ABOUT THE RECORDINGS
Tracks 1-3: In 1946 Ivor finished building the amplified clavichord. Using a custom-welded 8-foot surplus WVV II steel frame and a salvaged piano keyboard, the amplifying clavichord produces truly awesome deep bass. The longest strings measured 7 feet, and each piano string (struck by a home-built tangent) featured its own hand-wound magnetic pickup. One of the most impressive features of the amplifying clavichord is its capacity to bend the pitch of individual notes. Unlike the piano, clavichords can exert a varying and continuous pressure on their strings because the tangent presses directly and constantly against the string. This allows pitch-bending of individual notes in real time, and you'll hear some bent non-12 clavichord pitches here. Also notable: bebung, or vibrato, produced by gently wobbling the piano keys after Ivor hits and holds down the clavichord notes. Ivor made these recordings in 1957 on a borrowed 7.5 ips reel recorder.
Tracks 4-9: In 1981 Ivor Darreg compiled an "Introduction" reel containing excerpts of his microtonal music and instruments for Jonathan Glasier. The spoken intros from the copy reel have been excerpted and the original reel recordings of the compositions edited in. Ivor made most of these recordings in 1965. Track 4 is a recording of Ivor playing the megalyra in 1976. Track 5 contains a unique collaboration composition. Ivor hand-notated a copy of his 1942 "Prelude in D Major' for organ with microtonal just intonation variants of the original 12-equal notes and supervised Dave Hill, who entered the pitches of the composition into his home-built microtonal digital synthesizer in 1981. This recording was made with Ivor's specific approval and oversight, and showcases a lesser-known property of Ivor's compositions: many were designed to be heard in more than one tuning. (Examples include: Lullaby.

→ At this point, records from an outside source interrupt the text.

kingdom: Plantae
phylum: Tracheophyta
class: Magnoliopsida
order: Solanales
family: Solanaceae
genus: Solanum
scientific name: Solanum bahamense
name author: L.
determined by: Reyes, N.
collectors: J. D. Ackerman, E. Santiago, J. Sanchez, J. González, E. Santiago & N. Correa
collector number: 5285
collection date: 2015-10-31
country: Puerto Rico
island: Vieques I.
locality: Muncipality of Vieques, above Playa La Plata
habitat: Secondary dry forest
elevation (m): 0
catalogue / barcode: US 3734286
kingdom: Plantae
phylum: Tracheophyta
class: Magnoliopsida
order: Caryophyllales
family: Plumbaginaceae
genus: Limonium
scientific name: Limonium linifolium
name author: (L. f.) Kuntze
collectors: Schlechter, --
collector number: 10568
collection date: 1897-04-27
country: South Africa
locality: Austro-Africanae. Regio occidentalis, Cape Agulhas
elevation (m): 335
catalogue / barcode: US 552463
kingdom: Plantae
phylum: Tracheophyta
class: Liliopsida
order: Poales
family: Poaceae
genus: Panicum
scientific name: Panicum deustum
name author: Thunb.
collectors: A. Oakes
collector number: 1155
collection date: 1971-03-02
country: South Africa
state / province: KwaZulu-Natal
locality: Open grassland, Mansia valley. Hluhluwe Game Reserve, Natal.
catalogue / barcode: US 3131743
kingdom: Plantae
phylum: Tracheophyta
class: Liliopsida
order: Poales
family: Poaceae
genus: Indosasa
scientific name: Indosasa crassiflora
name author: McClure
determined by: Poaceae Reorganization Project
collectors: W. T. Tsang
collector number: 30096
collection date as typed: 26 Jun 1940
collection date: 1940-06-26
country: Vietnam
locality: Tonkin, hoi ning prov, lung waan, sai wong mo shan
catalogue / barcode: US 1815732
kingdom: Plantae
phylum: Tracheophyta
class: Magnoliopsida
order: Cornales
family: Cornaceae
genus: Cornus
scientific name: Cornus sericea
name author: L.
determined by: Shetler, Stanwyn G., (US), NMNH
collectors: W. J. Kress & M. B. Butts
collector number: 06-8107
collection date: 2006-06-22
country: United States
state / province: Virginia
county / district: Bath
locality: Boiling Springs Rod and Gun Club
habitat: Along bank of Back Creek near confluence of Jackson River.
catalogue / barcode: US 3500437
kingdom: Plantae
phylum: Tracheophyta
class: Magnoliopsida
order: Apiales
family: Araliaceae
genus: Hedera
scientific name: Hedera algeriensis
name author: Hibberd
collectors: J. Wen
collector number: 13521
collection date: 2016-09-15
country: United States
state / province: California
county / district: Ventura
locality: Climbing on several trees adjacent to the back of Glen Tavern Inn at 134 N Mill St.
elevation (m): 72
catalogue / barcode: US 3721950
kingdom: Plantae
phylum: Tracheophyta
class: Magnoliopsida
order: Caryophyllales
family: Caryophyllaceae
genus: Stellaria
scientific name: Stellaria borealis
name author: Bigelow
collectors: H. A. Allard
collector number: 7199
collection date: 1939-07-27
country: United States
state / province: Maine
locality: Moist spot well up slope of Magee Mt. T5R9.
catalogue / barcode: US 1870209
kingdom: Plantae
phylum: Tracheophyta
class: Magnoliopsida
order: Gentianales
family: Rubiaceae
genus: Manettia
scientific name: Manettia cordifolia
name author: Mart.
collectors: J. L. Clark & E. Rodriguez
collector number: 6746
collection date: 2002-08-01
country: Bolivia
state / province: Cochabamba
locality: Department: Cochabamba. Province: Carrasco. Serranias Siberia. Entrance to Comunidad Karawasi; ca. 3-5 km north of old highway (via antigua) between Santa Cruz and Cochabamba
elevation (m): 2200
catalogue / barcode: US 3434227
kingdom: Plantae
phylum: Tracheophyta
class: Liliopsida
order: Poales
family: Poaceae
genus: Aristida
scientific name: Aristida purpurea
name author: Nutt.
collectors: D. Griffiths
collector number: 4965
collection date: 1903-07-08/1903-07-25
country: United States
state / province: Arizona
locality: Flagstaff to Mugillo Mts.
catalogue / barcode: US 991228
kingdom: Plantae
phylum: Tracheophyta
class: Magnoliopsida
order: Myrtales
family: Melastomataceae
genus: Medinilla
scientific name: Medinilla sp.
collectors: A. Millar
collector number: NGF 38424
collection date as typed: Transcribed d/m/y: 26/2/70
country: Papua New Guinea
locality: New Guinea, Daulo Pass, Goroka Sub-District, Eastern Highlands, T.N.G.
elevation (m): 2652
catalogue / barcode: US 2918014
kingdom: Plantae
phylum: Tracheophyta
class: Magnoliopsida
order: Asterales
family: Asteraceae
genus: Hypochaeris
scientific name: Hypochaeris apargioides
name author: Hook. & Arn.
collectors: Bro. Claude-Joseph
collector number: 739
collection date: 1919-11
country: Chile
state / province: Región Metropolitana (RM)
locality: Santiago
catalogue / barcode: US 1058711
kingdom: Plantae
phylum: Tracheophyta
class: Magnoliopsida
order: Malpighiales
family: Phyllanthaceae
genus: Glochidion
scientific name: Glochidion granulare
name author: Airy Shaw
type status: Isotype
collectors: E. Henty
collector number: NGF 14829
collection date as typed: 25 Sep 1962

For A Baby Computer, suitable for 17 or 34 tone, certain Excursions in the. Enharmonic suitable for 22 or 24 tone, etc., and his Prelude Number 1 for 31-tone guitar, which Ivor performed in both 31 and 19 equal on occasion.) Tracks 5, 6, 7, 8 and 9 are 1965 recordings of Ivor performing various compositions on his unique elastic tuning organ. This organ was hand-built in.
1962-1963 and featured 60 separate vacuum-tube oscillators--1 for each note. Due to this design, the elastic tuning organ is tunable to any just or equal-tempered system. Examples of both types of tunings are recorded here.
Track 10: This 19-tone improvisation was recorded on John McBryde's DX7Il in 1991.
Tracks 11-12: In 1967 Edward Kneifel gave Ivor a commission to produce the stage music for the play In Limbo. Ivor created a panoply of microtonal music, most of it performed on his unique home-built instruments--the modified theremin with volume keyboard, the electric keyboard drum (telephone relay switching circuits as drum machines!), and the elastic tuning organ. Track 11 uses Ivor's unique organ, an instrument which retuned chords towards just intonation by the interaction of its 60 vacuum-tube-based blocking oscillators. Ivor built the elastic tuning organ with scrounged TV tubes and radio tubes and mounted it in a scavenged aluminum aircraft control panel...truly music "on a broken shoestring." You don't need bucks if you've got genius. This piece uses a tuning of 31 equal tones per octave. Track 12 is the Theremin part for In Limbo. Ivor built the Theremin by hand too, out of scrounged parts. Unlike most Theremins, Ivor's version features a keyboard to control volume.
Track 13: In 1970, Ivor tore apart the amplifying clavichord and removed its piano keys to re-wire all 88 individual magnetic pickups. In the process, he decided to retune the strings to the harmonic series and use it temporarily as a psaltery--thus the name "megapsalterion." Recorded 4 September 1970.
Track 14: A version of A. J. Ellis's "harmonical" tuning is here heard on Ivor's elastic tuning organ. (Each of 60 tube oscillators could be tuned individually. Ellis was the translator of Helmholtz's On the Sensations of Tone, an English musician and music theorist who lived during the late 19th century.) The prominent just 7/4 is worthy of note (all puns intended) because of its unusual smoothness compared with the conventional Western minor seventh. Ivor made this recording in 1965.
Track 15: This excerpt from Colorless Green Ideas Sleep Furiously dates from 1972. It features Ivor multitracked with himself on 22-tone refretted guitar and his Kosmolyra instrument, a small four-sided member of the megalyra family with four sets of just-tuned magnetically amplified guitar strings.